Todos los días, en el horizonte de los comienzos de jornadas escolares, estos perjudicados detectan las mismas nubes oscuras en forma de presentimientos que, con el transcurso de las evaluaciones y los cursos, dejan de ser tales para convertirse en certezas de viejo marinero: hoy habrá tormenta, hoy se encrespará el mar de las aulas y las zonas comunes, hoy —como ayer, como anteayer, como…— deberán actuar los “antidisturbios”; hoy, con el arte habitual o con novedosa inventiva, alguien añadirá otro enojoso corte en la cohesión convivencial que ha de existir entre el alumnado y el profesorado, y que producirá un sangrante desgarro en las razonables expectativas de tener un día académico tranquilo, donde sea posible corregir tareas, tomar apuntes, intervenir en debates, escuchar exposiciones y argumentos, aportar sugerencias, planificar actividades alternativas, trabajar en grupo… y, ya puestos, disfrutar de instantes amenos, agradables, felices, durante las seis horas en las que están encerrados en los institutos. (Si pudiera elegir, la mayoría optaría por no venir al centro; pero dado que no se puede esquivar la obligación, qué menos que la imposición se desarrolle de la manera más desenfadada, ¿no te parece?). “Hoy habrá una nueva cicatriz”, afirman convencidos estos nautas minutos antes de que comience la primera clase del día y, con ella, se inaugure esa travesía de previsibles borrascas en la que se convierte cada jornada escolar. 
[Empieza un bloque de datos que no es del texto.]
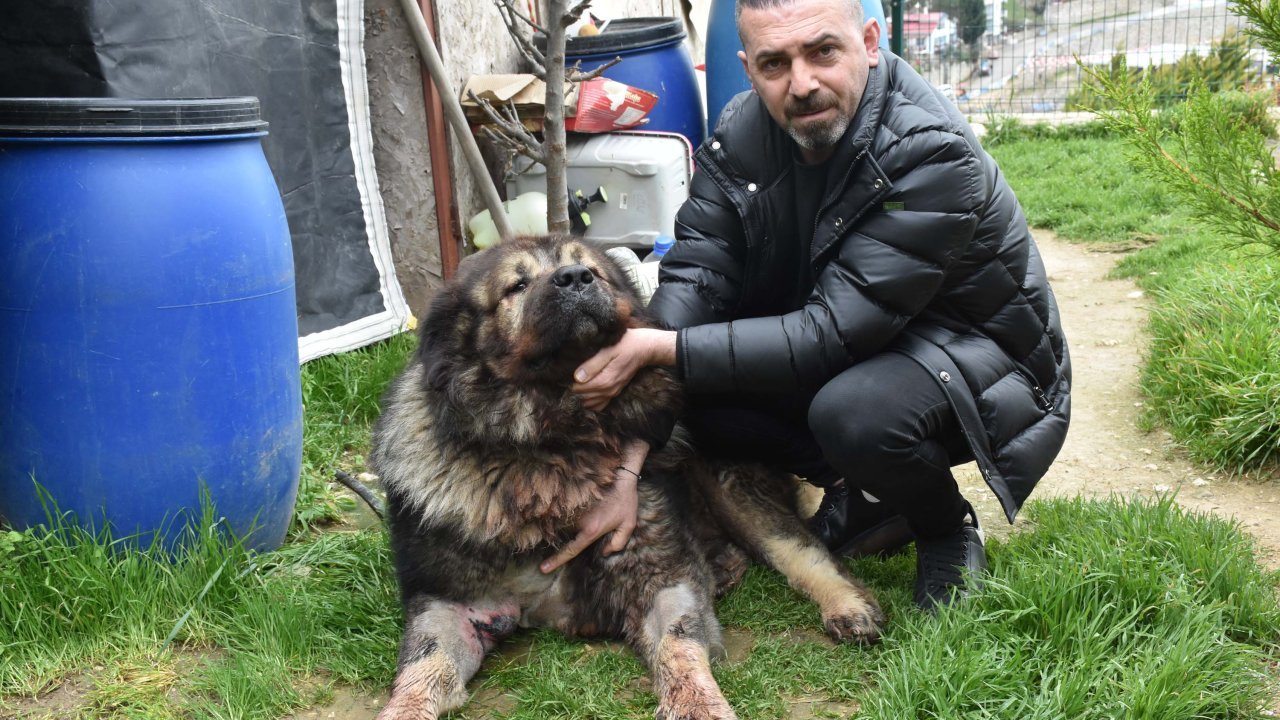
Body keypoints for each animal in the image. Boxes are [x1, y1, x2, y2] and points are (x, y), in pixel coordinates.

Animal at [371, 237, 880, 717]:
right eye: (516, 286)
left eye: (591, 270)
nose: (575, 278)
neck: (551, 444)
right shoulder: (450, 604)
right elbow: (423, 666)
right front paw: (401, 709)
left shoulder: (663, 578)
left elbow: (679, 645)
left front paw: (700, 705)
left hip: (735, 493)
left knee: (805, 552)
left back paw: (848, 606)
Quiero dedicar este mensaje de solidaridad y, cómo no, de gratitud por su actitud (sobre todo, por su admirable paciencia) a muchos discentes que asisten al ritual diario de los hooligans, aquellos coetáneos con los que comparten espacio y que —por arrogancia, malcriadez o vaya uno a saber qué— gritan sin ton ni son en medio de una sesión lectiva, tiran las cosas al suelo, lanzan objetos de un extremo al otro, se levantan sin permiso, insultan a los que les llaman la atención, amenazan, agreden, se sienten impunes, exteriorizan su desprecio hacia sus interlocutores de los modos más desagradables, manifiestan su irritación por estar donde se encuentran con grosería, etc..
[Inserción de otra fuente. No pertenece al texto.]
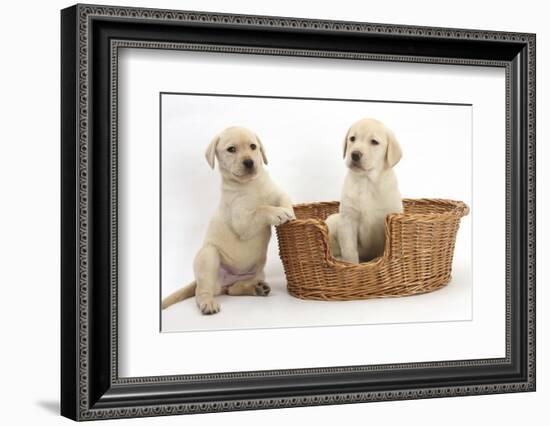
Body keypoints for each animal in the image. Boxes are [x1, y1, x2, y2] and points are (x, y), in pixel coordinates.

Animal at [162, 125, 296, 312]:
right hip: (208, 256)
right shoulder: (242, 221)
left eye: (253, 147)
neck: (250, 184)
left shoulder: (276, 192)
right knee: (201, 291)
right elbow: (261, 209)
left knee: (233, 290)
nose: (249, 162)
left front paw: (291, 213)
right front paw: (278, 213)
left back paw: (256, 288)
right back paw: (208, 303)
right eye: (231, 149)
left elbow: (284, 199)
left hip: (257, 272)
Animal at [328, 117, 406, 262]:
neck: (366, 181)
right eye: (352, 138)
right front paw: (351, 264)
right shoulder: (348, 220)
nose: (355, 154)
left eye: (374, 142)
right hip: (333, 221)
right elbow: (349, 251)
Los testigos de este espectáculo de los reprobables son chicas y chicos que no dicen nada; que, silentes, contemplan escenas cotidianas de mala educación en las aulas, a veces con ojos curiosos, otras con ojos de inquietud, porque tras cada una detectan una herida en el docente, un atisbo de malestar que condicionará lo que reste de clase ese día, por muy profesional que sea, por mucho oficio que tenga. Son chicos y chicas que, en no pocas ocasiones, acaban el perturbado tramo horario enfadados, aunque no lo expresen abiertamente; y que están convencidos de que un día alguien puede salirse del plato, y dos, incluso —en fin… — hasta tres; pero que no es normal que todos los días los mismos hagan lo mismo (destrozar el ambiente) y que, a pesar de que se intervenga en su reconducción (llegando a la sanción), ninguna medida adoptada parezca servir para minimizar esta desquiciante reiteración.
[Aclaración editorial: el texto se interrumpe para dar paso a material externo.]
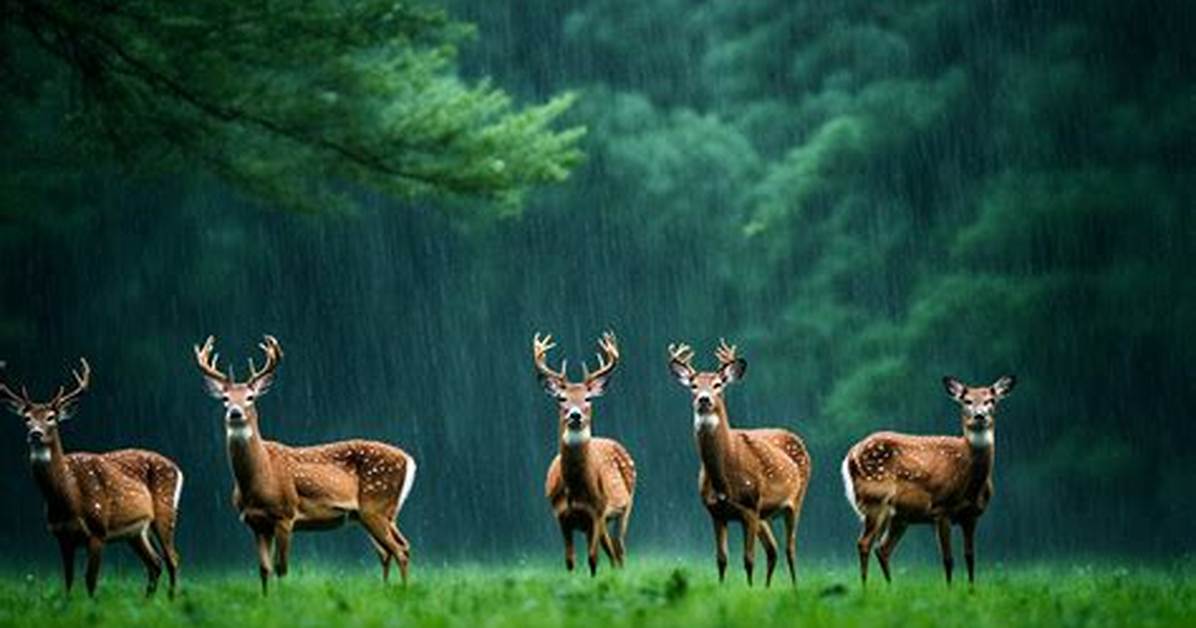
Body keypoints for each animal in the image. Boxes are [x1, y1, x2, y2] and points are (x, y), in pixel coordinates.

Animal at [0, 358, 182, 597]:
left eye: (51, 418)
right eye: (27, 418)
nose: (35, 433)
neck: (69, 499)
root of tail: (177, 468)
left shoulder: (98, 530)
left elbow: (90, 580)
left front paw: (92, 605)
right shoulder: (62, 537)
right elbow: (68, 581)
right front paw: (68, 604)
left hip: (166, 508)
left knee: (172, 559)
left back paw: (171, 600)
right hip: (135, 532)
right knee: (155, 563)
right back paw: (147, 602)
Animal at [193, 335, 416, 594]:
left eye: (250, 397)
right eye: (225, 399)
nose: (235, 413)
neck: (258, 480)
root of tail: (408, 459)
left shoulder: (285, 514)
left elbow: (281, 568)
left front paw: (283, 599)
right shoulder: (255, 523)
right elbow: (264, 570)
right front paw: (266, 600)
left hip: (375, 506)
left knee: (398, 550)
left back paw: (404, 592)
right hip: (378, 513)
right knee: (394, 548)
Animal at [534, 331, 636, 576]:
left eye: (588, 398)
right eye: (561, 398)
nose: (575, 415)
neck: (574, 489)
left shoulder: (596, 513)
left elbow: (592, 558)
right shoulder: (561, 516)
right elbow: (570, 560)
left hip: (626, 506)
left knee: (619, 548)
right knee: (613, 552)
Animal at [667, 340, 811, 587]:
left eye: (718, 384)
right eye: (693, 385)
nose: (703, 399)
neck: (723, 480)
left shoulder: (750, 507)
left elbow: (749, 559)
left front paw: (750, 589)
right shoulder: (716, 512)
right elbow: (721, 559)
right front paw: (723, 588)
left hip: (795, 499)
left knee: (789, 549)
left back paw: (795, 588)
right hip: (765, 515)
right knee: (773, 550)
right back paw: (767, 588)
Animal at [842, 374, 1016, 587]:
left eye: (991, 400)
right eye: (967, 401)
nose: (979, 416)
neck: (970, 483)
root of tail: (850, 455)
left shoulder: (971, 514)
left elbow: (970, 557)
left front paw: (971, 589)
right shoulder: (941, 509)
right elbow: (948, 559)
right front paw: (949, 590)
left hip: (899, 516)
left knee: (882, 548)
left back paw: (890, 588)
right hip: (875, 499)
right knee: (864, 543)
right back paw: (865, 588)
Eso me cuentan en petits comités en los pasillos y los rellanos, en la cancha, en las aulas vacías, en los talleres, en el salón de actos y la biblioteca, estos navegantes de la resignación que, por culpa de los egocéntricos, pasan desapercibidos y que no desean otra cosa que realizar sus travesías académicas surcando aguas pacíficas para que del modo más diligente y distendido posible se llegue al puerto de destino, conocido entre la marinería como finalización de la última hora de clase.